Une baisse de près d’un quart des contrôles sanitaires dans l’alimentation

Comme la majorité des Etats européens, la France a fortement diminué les effectifs des services de contrôle dans l’objectif de réduire la dépense publique. Ainsi, les politiques d’économies menées dans le cadre de la Révision Générale des Politiques Publiques (RGPP) en 2007 et de la Modernisation de l'action publique (MAP) en 2012, ont eu pour effet de faire baisser de 11 % le nombre de contrôleurs dépendant du Ministère de l’Agriculture(3) et de 20 % ceux de la répression des fraudes entre 2005 et 2012. Ni les semonces répétées de la Cour des comptes(4), ni la succession des scandales alimentaires n’ont inversé la tendance, et ces services subissent aujourd’hui un sous-effectif chronique, qui les empêche de mener à bien leurs missions. Le nombre de contrôles réalisés chez les professionnels de l’alimentaire a baissé de 24 % entre 2011 et 2016, à telle enseigne que les restaurants ne sont plus contrôlés que tous les quinze ans en moyenne. Alors que l’organisation sanitaire de la France constituait autrefois un modèle, celle-ci fait maintenant partie des lanternes rouges. Le dernier rapport de l’agence européenne de sécurité des aliments sur la présence de pesticides dans les aliments(5) montre par exemple que sur les 30 pays analysés (UE + Norvège et Islande) la France arrive en 25e position sur le nombre de contrôles réalisés rapportés à la population.

Les règles d’hygiène de moins en moins respectées par les professionnels

On observe parallèlement, une dégradation de l’hygiène chez les professionnels dans tous les secteurs : entre 2013 et 2017 le taux d’anomalies relevé en France lors des contrôles est passé de 42 % à 49 %. Des entorses aux règles d’hygiène sont ainsi constatée dans 28 % des abattoirs et des ateliers de découpe, dans 38 % de cantines et même dans 57 % des petits commerces alimentaires (restaurants, pâtisseries, traiteurs…).

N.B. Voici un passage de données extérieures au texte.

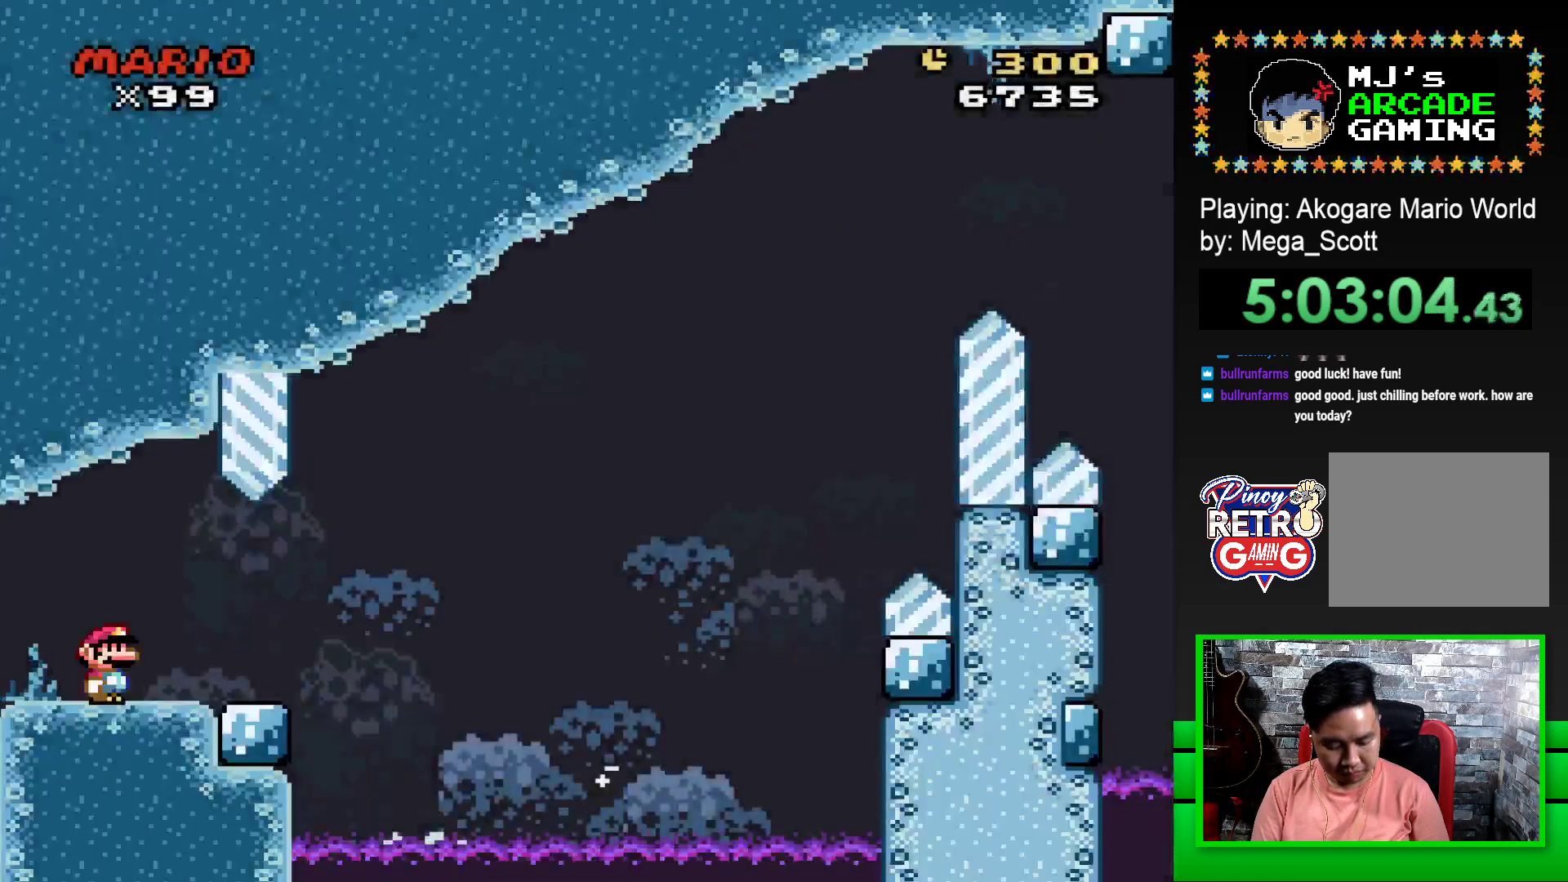
{"buttons": ["SQUARE", "DPAD_RIGHT"], "events": [[17, "SQUARE", "down"], [300, "DPAD_RIGHT", "down"]]}
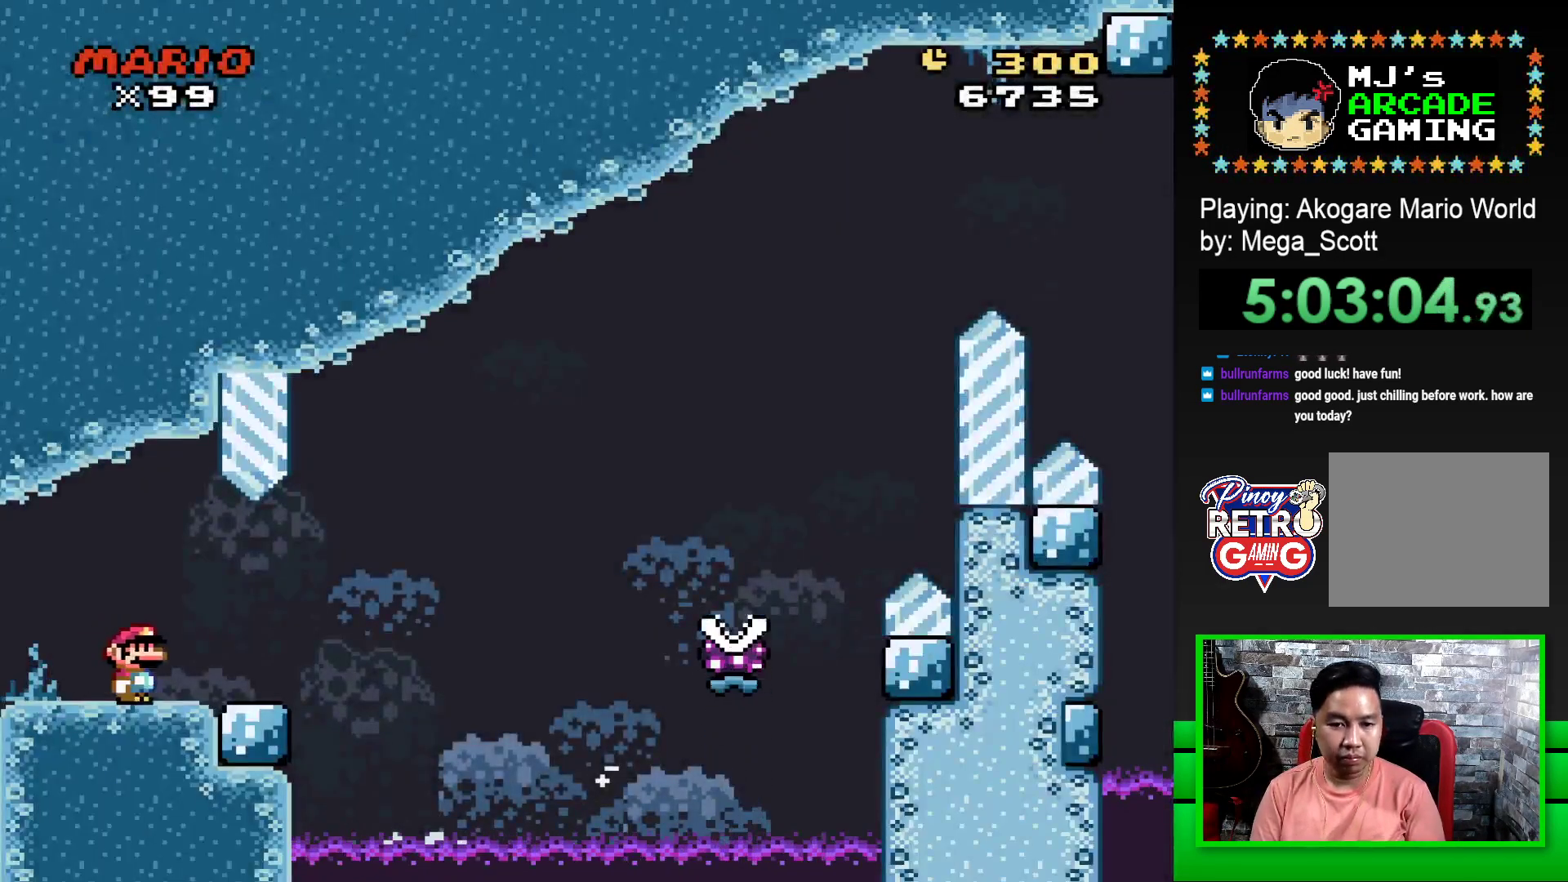
{"buttons": ["SQUARE", "R1", "DPAD_RIGHT"], "events": [[300, "R1", "down"]]}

Il est vrai que les suites données aux non-conformités sont peu fréquentes et insuffisamment dissuasives. Ainsi, en 2008, 5 ans avant le scandale de la viande de cheval, une inspection réalisée dans les établissements Spanghero qui faisait pourtant état de non-conformités majeures telles que l’absence de dates limites, n’avait alors entraîné qu’un simple avertissement !

La libre circulation bien mal contrôlée des aliments à travers l’Europe

Une conséquence trop peu connue du principe de libre circulation des marchandises en Europe est qu’il limite fortement la capacité des Etats-membres à contrôler les aliments provenant d’autres pays de l’Union lors de leur arrivée sur le territoire national. Pourtant, les quelques cas où les autorités sont autorisées à réaliser ces contrôles révèlent que les règles d’hygiène sont tout aussi mal respectées dans les autres pays de l’Union. Les services français ont ainsi relevé pour la période 2010-2011, 17 % d’infractions dans les lots de viandes fraîches, 21 % dans les produits laitiers et 25 % dans les produits transformés à base de viande.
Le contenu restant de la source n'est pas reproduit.